WHAT IS NEEDED
Present every line of the items below as a numbered list, skipping any blank lines.

Chart interpretation exercises:
- Opening Delimiter -

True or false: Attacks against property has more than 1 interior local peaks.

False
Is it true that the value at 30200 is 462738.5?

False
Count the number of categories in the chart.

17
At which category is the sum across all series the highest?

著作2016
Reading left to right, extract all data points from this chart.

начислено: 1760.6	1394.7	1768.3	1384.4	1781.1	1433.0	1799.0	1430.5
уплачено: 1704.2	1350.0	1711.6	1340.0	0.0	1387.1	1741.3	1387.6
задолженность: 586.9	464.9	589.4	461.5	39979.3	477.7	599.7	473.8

- Closing Delimiter -

RESULT OF THE EXERCISE
1. True or false: Attacks against property has more than 1 interior local peaks.
2. False
3. Is it true that the value at 30200 is 462738.5?
4. False
5. Count the number of categories in the chart.
6. 17
7. At which category is the sum across all series the highest?
8. 著作2016
9. Reading left to right, extract all data points from this chart.
10. начислено: 1760.6	1394.7	1768.3	1384.4	1781.1	1433.0	1799.0	1430.5
11. уплачено: 1704.2	1350.0	1711.6	1340.0	0.0	1387.1	1741.3	1387.6
12. задолженность: 586.9	464.9	589.4	461.5	39979.3	477.7	599.7	473.8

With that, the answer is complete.